Your question is rather difficult to answer, but I will try.
Faith doesn't have a quantity. It is either strong or weak or in-between. Faith in God is based on His promises. Therefore strong faith is based on the bare written promise of God that applies to the chosen action.
It is easier to have faith in positive or negative circumstances because we have clear promises to depend on in either case. But it is very difficult to have faith where there are no circumstances at all. This means that there is no external support support our faith other than a written promise in the Bible.
For example, strong faith that brings absolute assurance of salvation comes because the person believes, "By grace are we saved, through faith, not of ourselves, it is the gift of God; not of works least anyone should boast in them." The person may not feel saved at all, and has no other evidence of it, other than that written verse. His strong faith takes hold of the verse and thereby has full assurance of salvation.

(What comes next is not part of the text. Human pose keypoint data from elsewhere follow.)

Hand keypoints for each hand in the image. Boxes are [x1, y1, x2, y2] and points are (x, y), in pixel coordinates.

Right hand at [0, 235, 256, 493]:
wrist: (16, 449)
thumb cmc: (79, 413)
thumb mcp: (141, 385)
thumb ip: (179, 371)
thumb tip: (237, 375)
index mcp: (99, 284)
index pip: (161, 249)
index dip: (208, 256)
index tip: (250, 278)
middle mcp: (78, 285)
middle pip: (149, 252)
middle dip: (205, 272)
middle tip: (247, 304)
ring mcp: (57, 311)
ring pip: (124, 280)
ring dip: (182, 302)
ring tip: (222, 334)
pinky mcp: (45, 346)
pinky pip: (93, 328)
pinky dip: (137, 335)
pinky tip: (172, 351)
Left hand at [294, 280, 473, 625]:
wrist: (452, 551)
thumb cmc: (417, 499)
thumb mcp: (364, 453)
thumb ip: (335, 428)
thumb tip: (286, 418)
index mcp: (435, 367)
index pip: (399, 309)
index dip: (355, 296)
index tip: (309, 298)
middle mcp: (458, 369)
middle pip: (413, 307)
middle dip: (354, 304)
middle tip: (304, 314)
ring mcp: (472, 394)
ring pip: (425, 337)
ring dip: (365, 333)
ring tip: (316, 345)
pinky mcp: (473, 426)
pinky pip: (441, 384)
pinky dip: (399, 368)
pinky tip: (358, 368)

A person with weak faith may believe the verse and have serious doubts about his salvation and his spiritual state. There is no doubt that he is saved, but he is not sure in himself that he is. He cannot just depend on that verse alone, he needs something else. God, in his grace and mercy, may provide some sensory indication or experience to bolster his faith to make him feel more saved. It may be a sense of the presence of God with him, or a friend coming to him and acknowledging the fundamental change he can see in his life.

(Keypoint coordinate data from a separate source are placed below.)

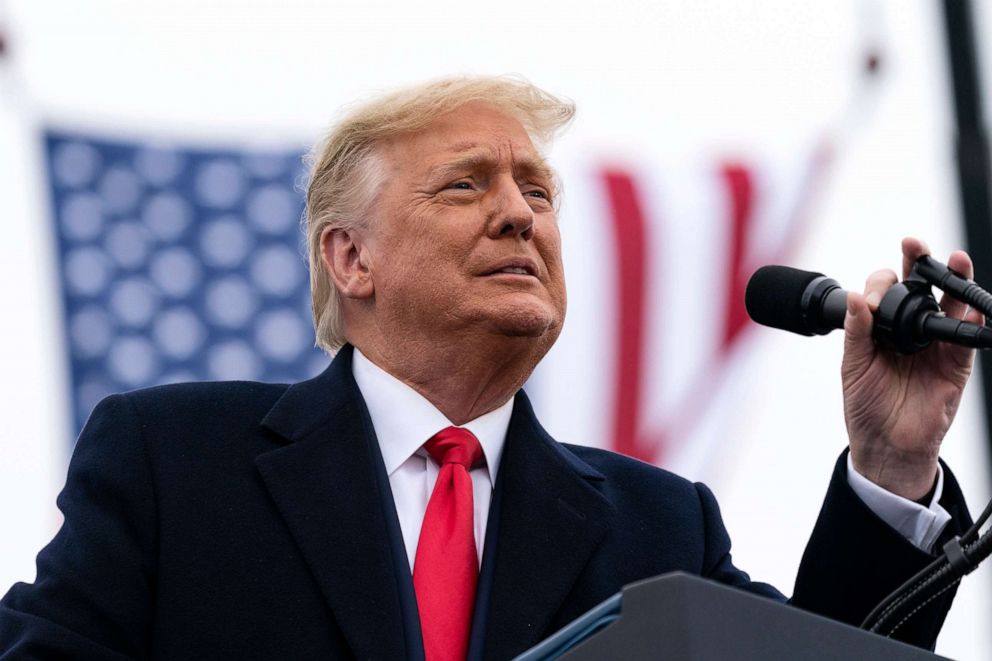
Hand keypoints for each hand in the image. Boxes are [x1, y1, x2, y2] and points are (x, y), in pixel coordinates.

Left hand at [843, 237, 982, 499]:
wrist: (886, 446)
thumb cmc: (866, 406)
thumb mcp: (854, 366)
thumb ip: (858, 332)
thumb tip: (857, 298)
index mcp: (882, 328)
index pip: (885, 292)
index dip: (881, 285)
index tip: (872, 298)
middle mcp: (910, 330)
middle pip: (920, 288)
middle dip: (921, 262)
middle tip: (915, 244)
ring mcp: (934, 345)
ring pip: (949, 306)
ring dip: (954, 281)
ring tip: (955, 259)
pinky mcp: (955, 365)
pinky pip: (966, 339)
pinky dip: (971, 321)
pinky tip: (972, 306)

It is the same with the baptism with the Spirit. A person with strong faith will ask God according to the Scripture, "Ask in the will of God and you will receive", then he will receive it by faith, and then believe that he is baptised with the Spirit on the basis of the written promise, without any supporting emotion or sensory manifestation. Someone may ask how he knows he is baptised with the Spirit and he may answer, "Because God's Word says I am, period." A person with weak faith may need to have some sensory manifestation like trembling, jerking, falling over, automatically speaking in tongues, goosebumps up the spine to assure him that he is baptised with the Spirit. Believers with weak faith demand that tongues be the initial evidence of the baptism with the Spirit, when the initial evidence is actually faith in the written Word.
Now concerning tongues. I said, "automatic tongues" before, because some have had this experience when receiving the baptism with the Spirit. It is not an act of faith on their part. It is something that the Holy Spirit has done in them to bolster their weak faith. It just came out without the person actually choosing it to happen.

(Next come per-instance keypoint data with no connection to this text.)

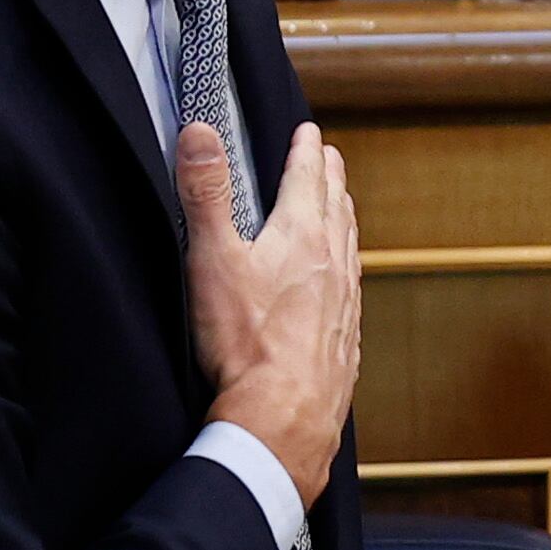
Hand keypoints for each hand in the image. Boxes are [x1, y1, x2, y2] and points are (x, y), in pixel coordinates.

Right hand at [186, 119, 360, 492]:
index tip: (309, 132)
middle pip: (335, 207)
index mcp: (302, 237)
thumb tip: (200, 133)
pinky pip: (350, 290)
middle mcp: (333, 264)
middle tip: (329, 158)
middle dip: (329, 177)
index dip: (305, 150)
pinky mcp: (344, 338)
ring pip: (348, 247)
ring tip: (340, 207)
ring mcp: (344, 303)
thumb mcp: (212, 259)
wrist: (283, 417)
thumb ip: (206, 194)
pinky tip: (341, 283)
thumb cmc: (245, 343)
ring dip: (343, 219)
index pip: (306, 178)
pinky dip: (346, 269)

But to receive the on-going ability to speak in tongues, one must take the steps of faith to receive it - ask for it, receive it by faith, start forming words, phrases and sentences as a deliberate act of faith. Then the flow of the prayer language starts as the Holy Spirit inspires the words. Notice I said that it is a flow of language, not a compulsion. The person is in absolute control about when and how he speaks and the prayer-words he chooses, but it is the Holy Spirit who inspires the words as the person voluntarily speaks them. A person with strong faith will use his prayer language, believing that God hears and understands, on the basis that he asked for the ability according to the promise that he will receive what he asked for according to God's will for him, and that by actually receiving it from God's hands, that he will receive the real thing and not something counterfeit.
A person with weak faith will wait for something to bubble up from within him before he will start speaking, or he will expect the Holy Spirit to control his mouth and tongue while he remains passive.
A person with no faith in the Word concerning tongues will believe that it is either not for today, or not for him, and therefore will never use it as a tool for powerful prayer.